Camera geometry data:
+++++
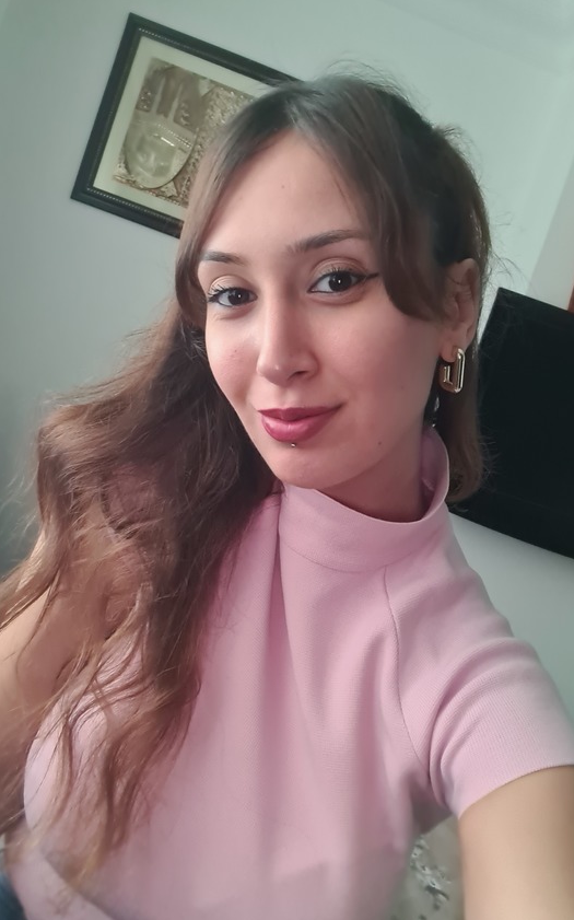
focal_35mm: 29
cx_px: 289
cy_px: 456
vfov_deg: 64.7
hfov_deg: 43.1
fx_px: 726
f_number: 2.2
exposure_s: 1/30
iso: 500
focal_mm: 3.8
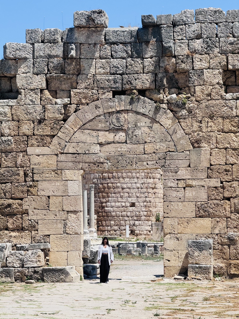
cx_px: 120
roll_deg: +0.5
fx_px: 1105
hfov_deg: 12.3
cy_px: 160
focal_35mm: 120
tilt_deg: +4.0
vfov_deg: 16.4
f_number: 2.8
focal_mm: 15.66
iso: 50
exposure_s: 1/1730
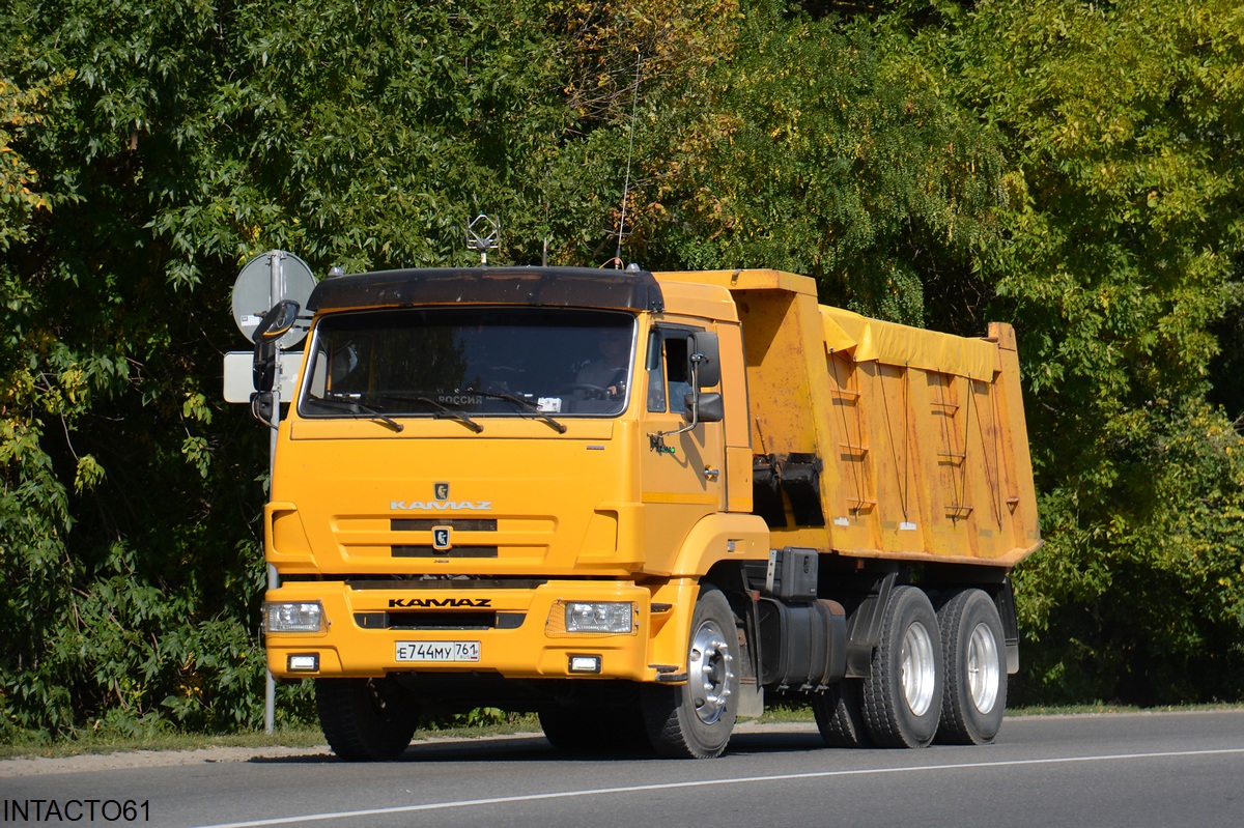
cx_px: 622
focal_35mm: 112
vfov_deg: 12.2
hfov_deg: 18.2
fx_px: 3886
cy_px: 414
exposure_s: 1/1600
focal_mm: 75
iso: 400
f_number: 6.3
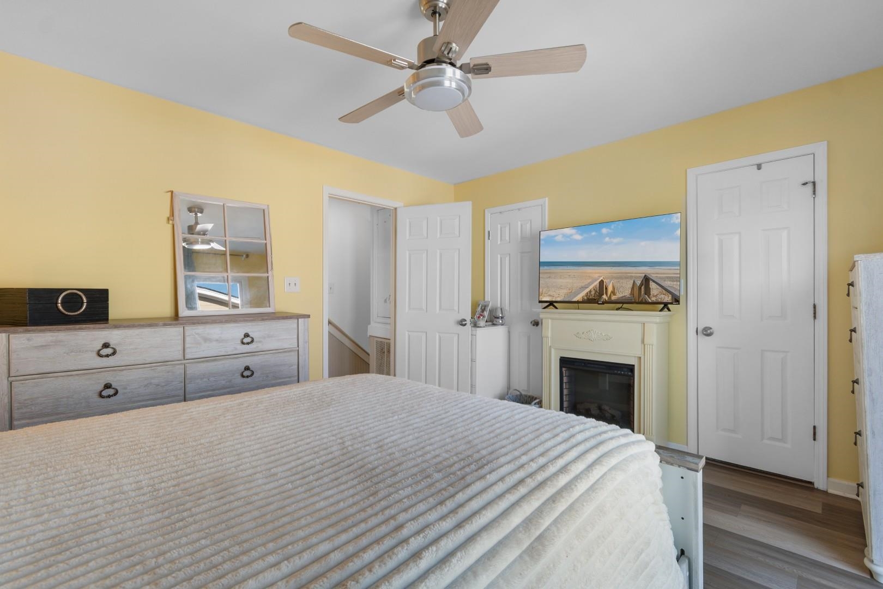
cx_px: 442
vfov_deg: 77.3
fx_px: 368
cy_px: 294
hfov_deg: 100.4
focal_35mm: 15
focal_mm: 10
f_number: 4.5
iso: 100
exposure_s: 1/50
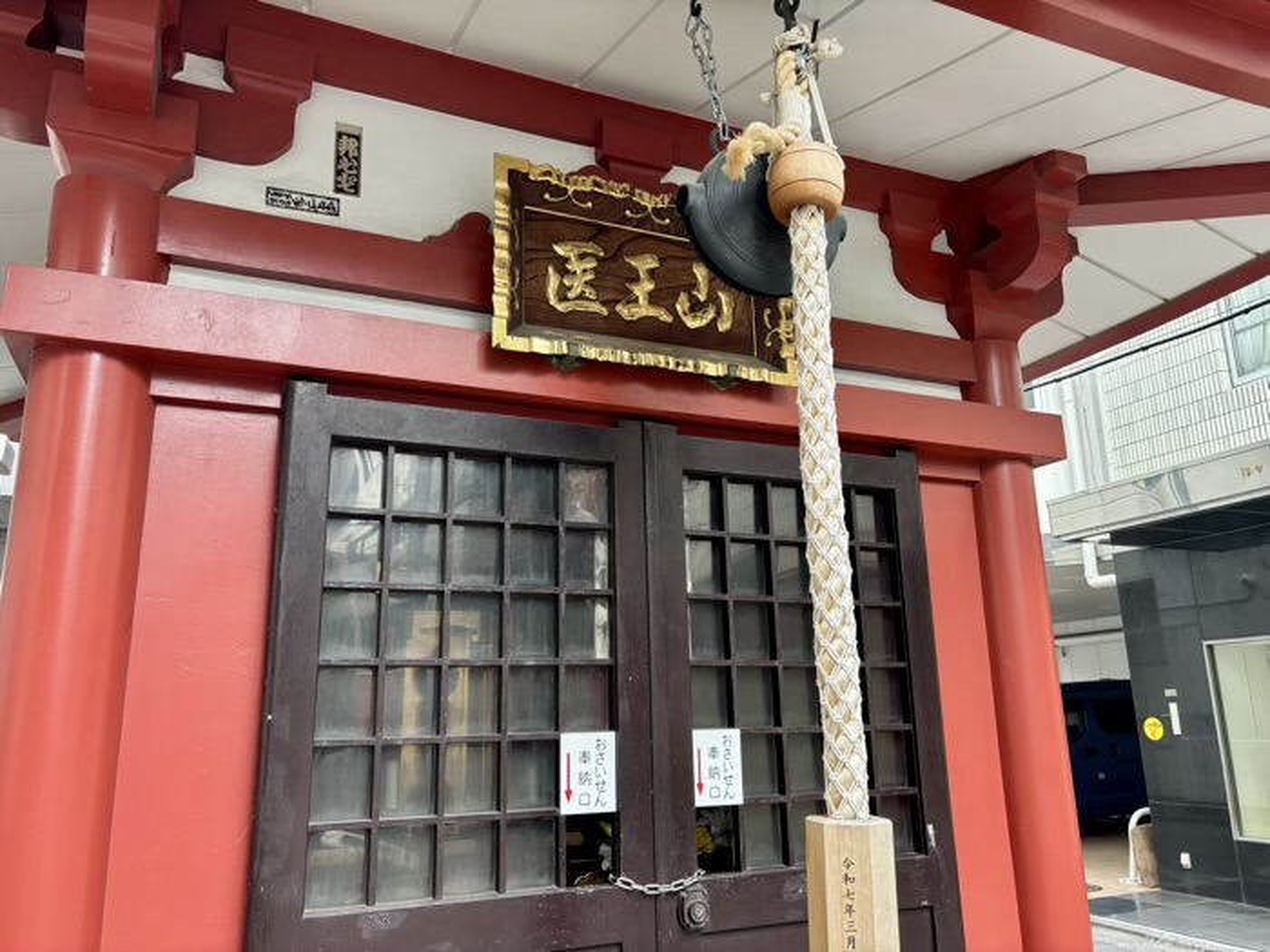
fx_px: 954
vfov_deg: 53.1
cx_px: 635
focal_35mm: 26
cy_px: 476
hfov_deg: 67.3
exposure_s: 1/121
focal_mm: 5.96
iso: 80
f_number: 1.6
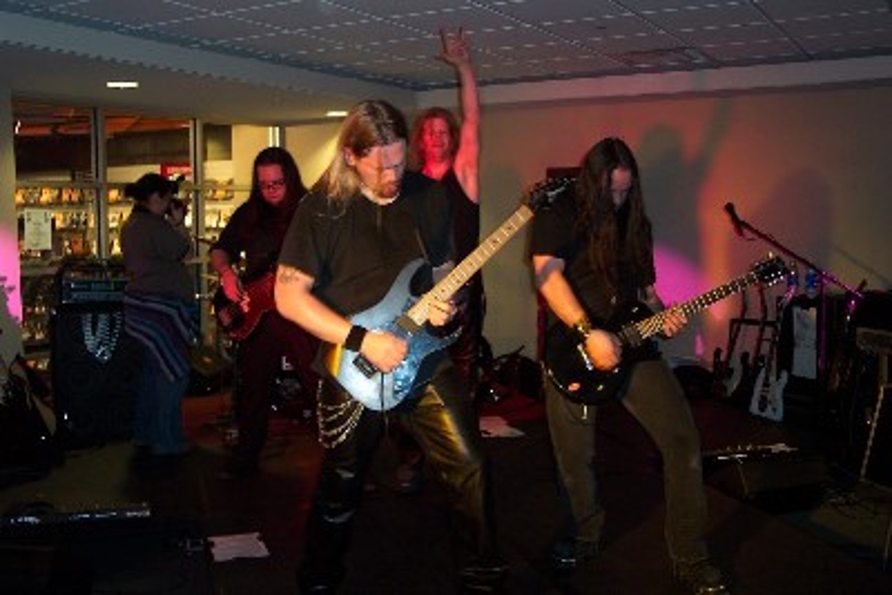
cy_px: 298
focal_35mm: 38
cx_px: 446
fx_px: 942
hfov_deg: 50.7
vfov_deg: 35.1
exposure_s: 1/30
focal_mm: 8
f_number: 2.8
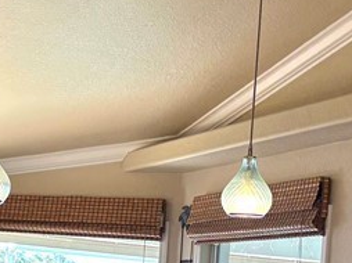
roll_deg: -3.9
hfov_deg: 18.7
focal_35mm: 105
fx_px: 1067
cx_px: 133
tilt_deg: -0.5
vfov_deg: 13.7
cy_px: 313
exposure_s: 1/120
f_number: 1.6
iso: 100
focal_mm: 5.96
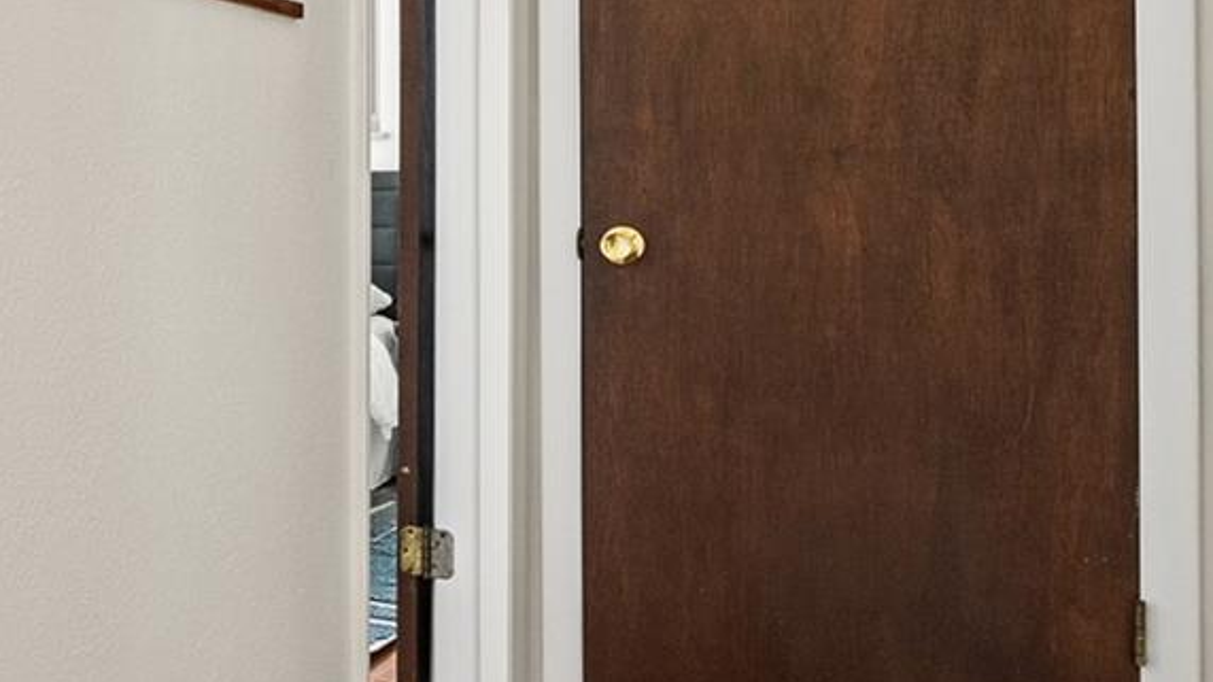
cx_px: -323
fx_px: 1559
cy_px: 210
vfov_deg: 24.5
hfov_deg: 32.9
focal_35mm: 48
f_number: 8
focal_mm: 16.5
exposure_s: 1/13
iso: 200
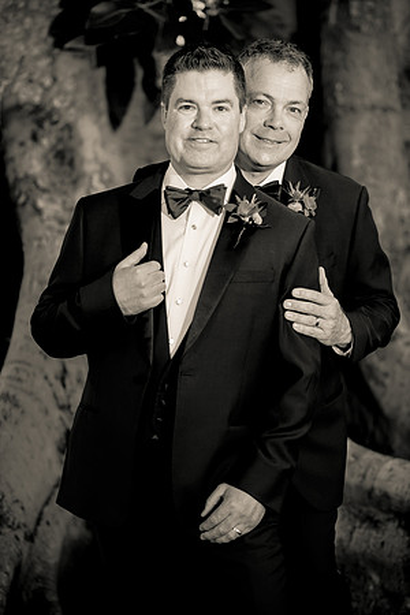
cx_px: 205
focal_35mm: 85
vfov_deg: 23.9
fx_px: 1452
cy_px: 308
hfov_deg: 16.1
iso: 250
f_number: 2.2
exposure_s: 1/320
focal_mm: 85
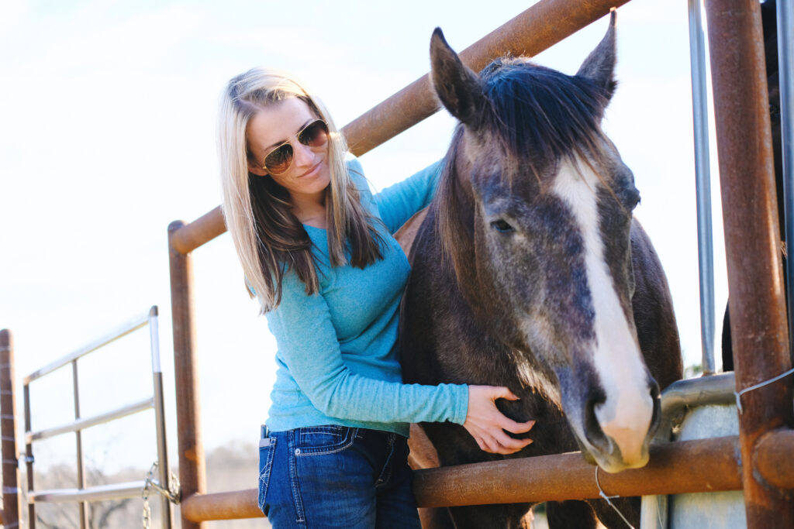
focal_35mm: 83
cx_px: 397
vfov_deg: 16.5
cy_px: 264
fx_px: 1831
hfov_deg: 24.5
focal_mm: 55
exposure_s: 1/500
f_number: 3.5
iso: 400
+++++
§ **YOUR OBJECTIVE**: Quote all of the entries word for word, omitting any pictures.

§ **SOLUTION**:
focal_35mm: 29
cx_px: 289
cy_px: 456
vfov_deg: 64.7
hfov_deg: 43.1
fx_px: 726
f_number: 2.2
exposure_s: 1/30
iso: 500
focal_mm: 3.8
cx_px: 120
roll_deg: +0.5
fx_px: 1105
hfov_deg: 12.3
cy_px: 160
focal_35mm: 120
tilt_deg: +4.0
vfov_deg: 16.4
f_number: 2.8
focal_mm: 15.66
iso: 50
exposure_s: 1/1730
cx_px: 622
focal_35mm: 112
vfov_deg: 12.2
hfov_deg: 18.2
fx_px: 3886
cy_px: 414
exposure_s: 1/1600
focal_mm: 75
iso: 400
f_number: 6.3
cx_px: 442
vfov_deg: 77.3
fx_px: 368
cy_px: 294
hfov_deg: 100.4
focal_35mm: 15
focal_mm: 10
f_number: 4.5
iso: 100
exposure_s: 1/50
fx_px: 954
vfov_deg: 53.1
cx_px: 635
focal_35mm: 26
cy_px: 476
hfov_deg: 67.3
exposure_s: 1/121
focal_mm: 5.96
iso: 80
f_number: 1.6
cy_px: 298
focal_35mm: 38
cx_px: 446
fx_px: 942
hfov_deg: 50.7
vfov_deg: 35.1
exposure_s: 1/30
focal_mm: 8
f_number: 2.8
roll_deg: -3.9
hfov_deg: 18.7
focal_35mm: 105
fx_px: 1067
cx_px: 133
tilt_deg: -0.5
vfov_deg: 13.7
cy_px: 313
exposure_s: 1/120
f_number: 1.6
iso: 100
focal_mm: 5.96
cx_px: -323
fx_px: 1559
cy_px: 210
vfov_deg: 24.5
hfov_deg: 32.9
focal_35mm: 48
f_number: 8
focal_mm: 16.5
exposure_s: 1/13
iso: 200
cx_px: 205
focal_35mm: 85
vfov_deg: 23.9
fx_px: 1452
cy_px: 308
hfov_deg: 16.1
iso: 250
f_number: 2.2
exposure_s: 1/320
focal_mm: 85
focal_35mm: 83
cx_px: 397
vfov_deg: 16.5
cy_px: 264
fx_px: 1831
hfov_deg: 24.5
focal_mm: 55
exposure_s: 1/500
f_number: 3.5
iso: 400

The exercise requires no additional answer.